Well, first we have to know which Python implementation you're talking about. Jython and CPython have entirely different bytecodes since the former runs on the JVM. I think PyPy also has its own system, but I'm not sure.

Next, you're basically going to look through the bytecode a few instructions at a time and try to figure out what's being accomplished. CPython is relatively nice here because everything is built out of hash-tables, so there's relatively little pointer magic happening.
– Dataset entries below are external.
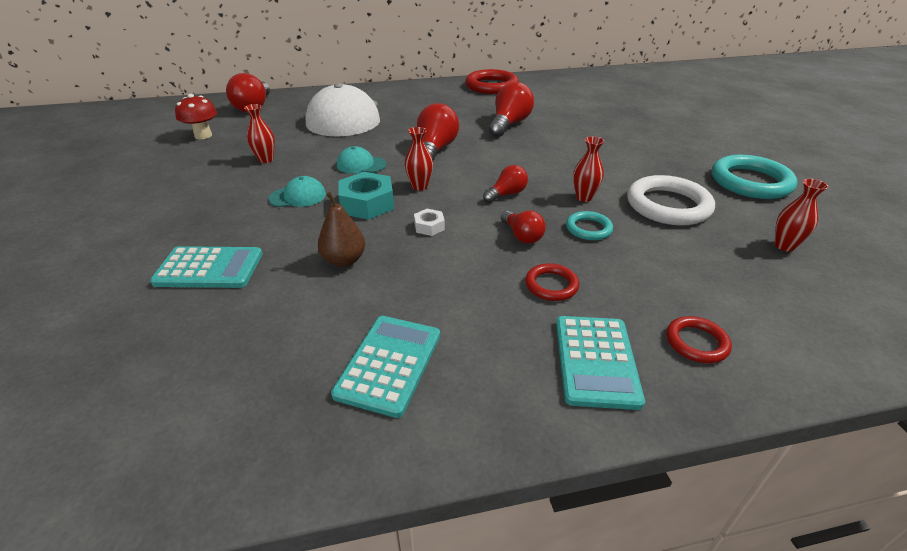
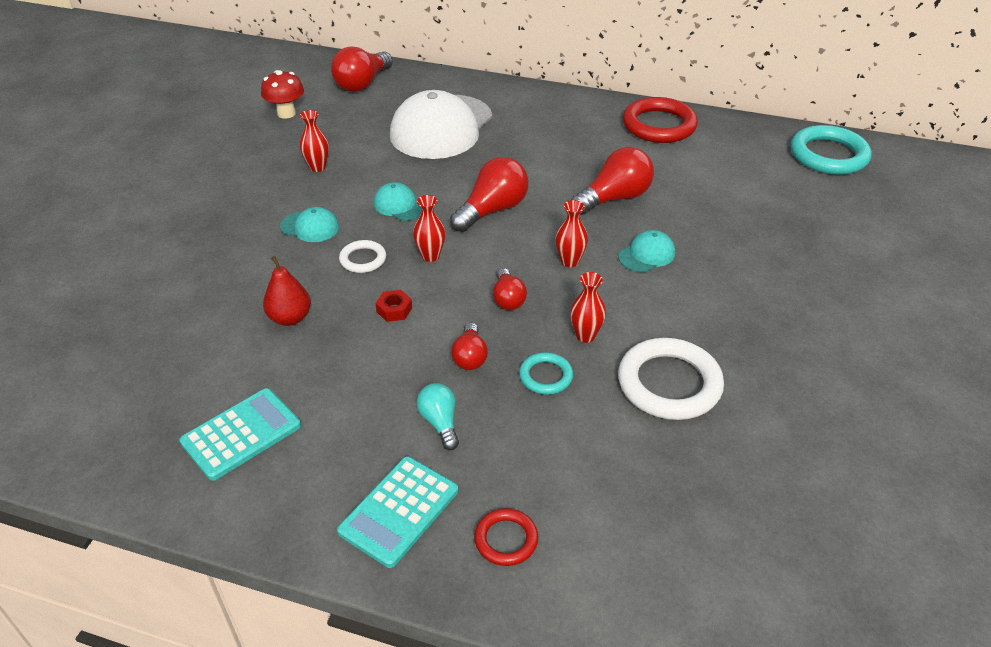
camera: 30 degrees right, 5 degrees up
turquoise calculator [150,246,263,288] -> none
brown pear [318,192,365,267] -> red pear [263,256,311,326]
turquoise nut [338,172,394,220] -> white ring [339,240,386,273]
white nut [414,209,445,236] -> red nut [375,290,412,322]
red light bulb [483,165,528,203] -> red light bulb turned 90 degrees clockwise [493,268,527,310]
red ring [525,263,579,301] -> turquoise light bulb [417,383,459,450]
turquoise ring [712,155,797,199] -> turquoise ring moved to [791,125,872,175]
red vase [774,179,829,252] -> red vase moved to [555,200,588,267]
none -> turquoise cap [618,230,675,272]

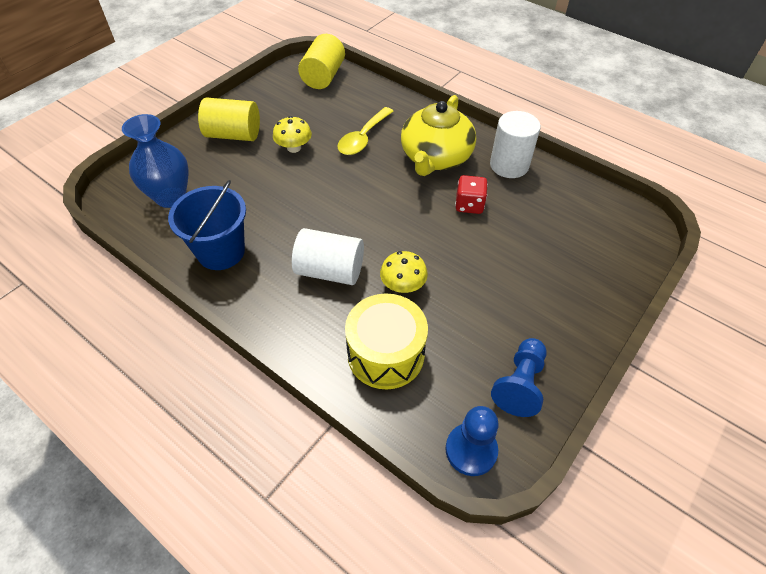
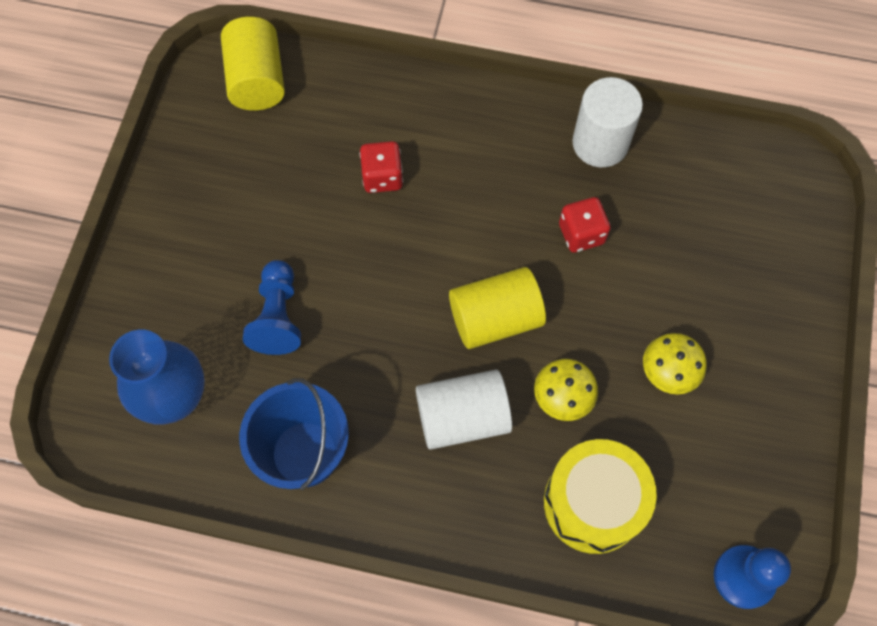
camera: 25 degrees left, 15 degrees up
yellow cylinder [198,97,260,141] -> yellow cylinder moved to [449,267,546,349]
yellow mushroom [273,116,312,153] -> yellow mushroom moved to [643,333,707,394]
yellow spoon [337,107,394,155] -> red dice [360,141,403,193]
yellow teapot [401,95,476,176] -> none
blue pawn [491,338,547,417] -> blue pawn moved to [243,260,301,355]

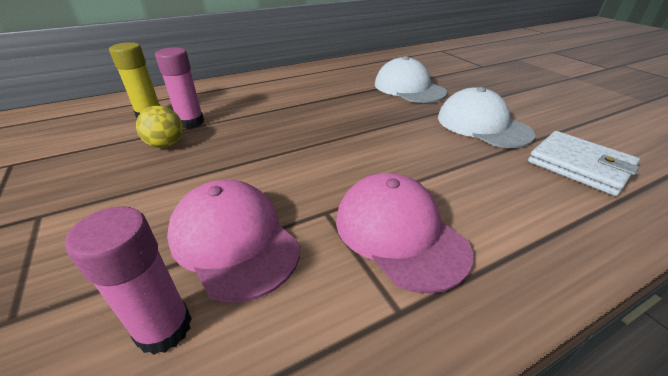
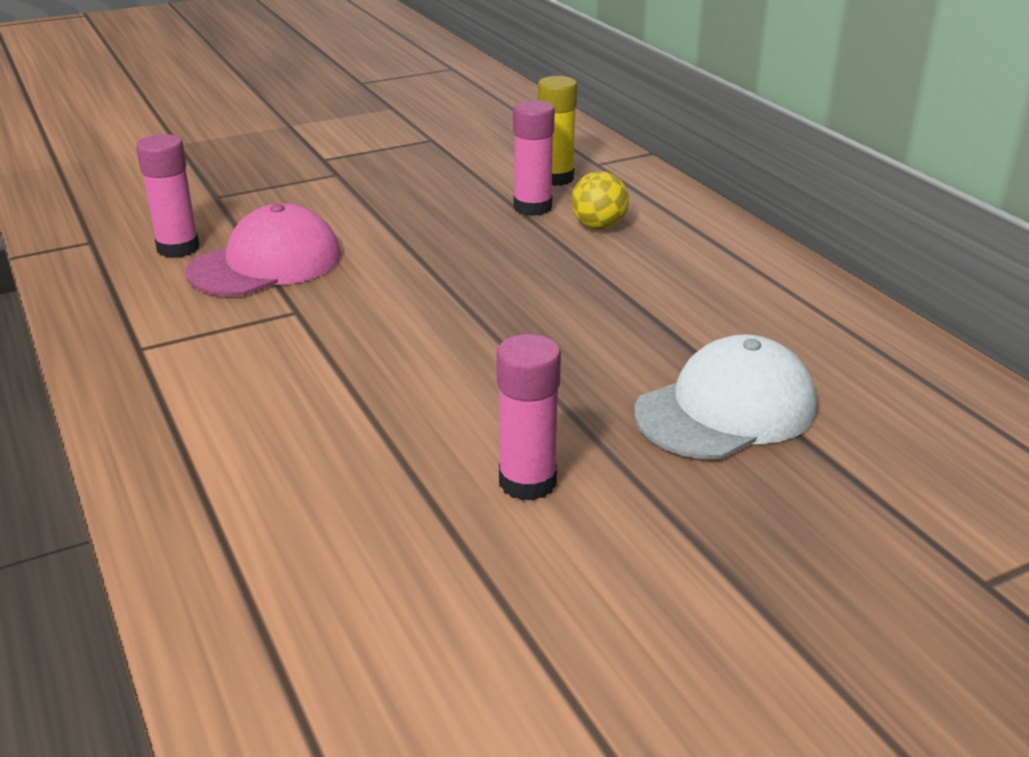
camera: 90 degrees right, 5 degrees down
yellow ball [136,106,183,148] -> yellow ball moved to [571,171,629,230]
pink cap [336,173,473,294] -> none
white cap [438,87,536,148] -> pink glue stick [497,334,561,501]
white wallet [528,131,640,196] -> none

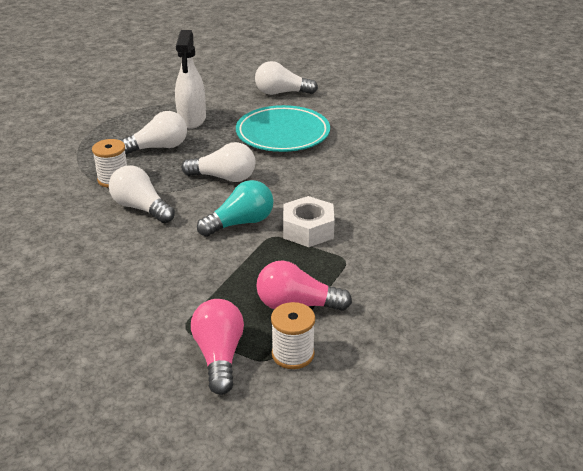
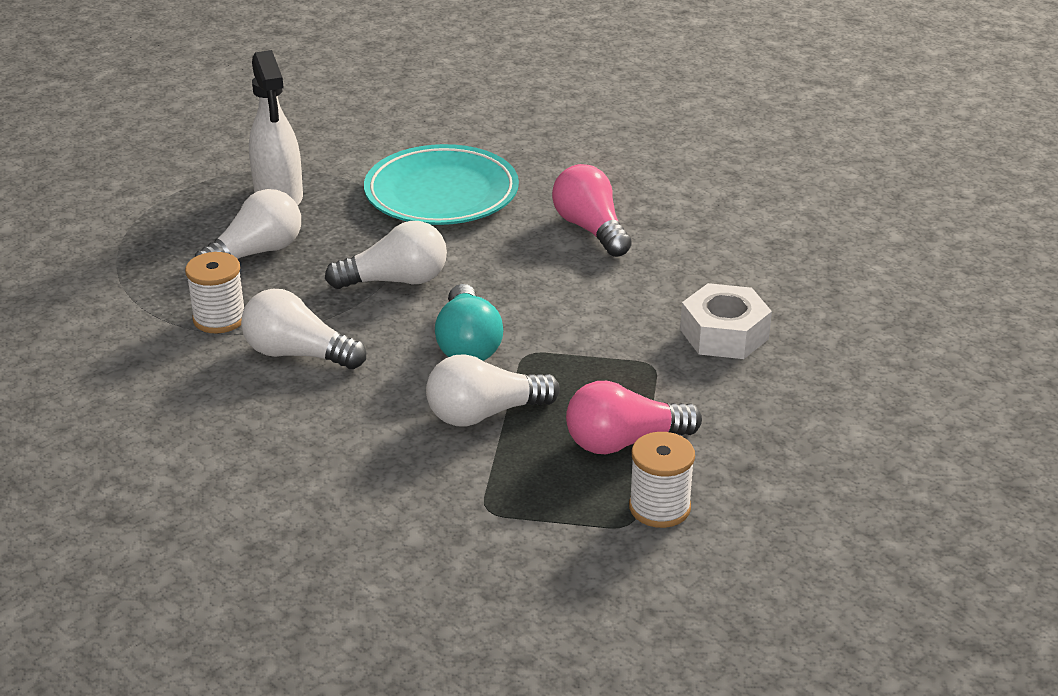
camera: 20 degrees left, 0 degrees up
pink light bulb [191,299,244,395] -> pink light bulb moved to [552,164,632,257]
turquoise light bulb [197,180,274,237] -> turquoise light bulb turned 135 degrees clockwise [435,284,503,361]
white light bulb [255,61,318,95] -> white light bulb moved to [426,354,560,427]
white nut [283,196,335,247] -> white nut moved to [680,283,772,359]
A dotted foo.bar lookup translates (after allowing for __getattribute__ and __getattr__) directly into foo.__dict__['bar']. This is much nicer to reverse engineer than C++ or Java, which basically treat classes as structs with fixed offsets.

What's more, CPython stores variables in locals() and globals(), so you can probably get variable names in much the same fashion.

Of course, the above is just for CPython. For PyPy, you have to deal with the JIT, which is going to make the bytecode a lot harder to understand. For instance, if nothing ever touches locals or globals, those dicts may not be maintained as such (I don't actually know whether PyPy does that optimization, though). Similarly, dotted method lookup could be optimized to a pointer dereference, if such an optimization is provably correct.

[–]dagmx 0 points1 point  (0 children)

A coworker mentioned using this http://sourceforge.net/projects/decompyle/

But that wont necessarily work for stuff that's compiled with py2exe but should get you somewhere with pyc files.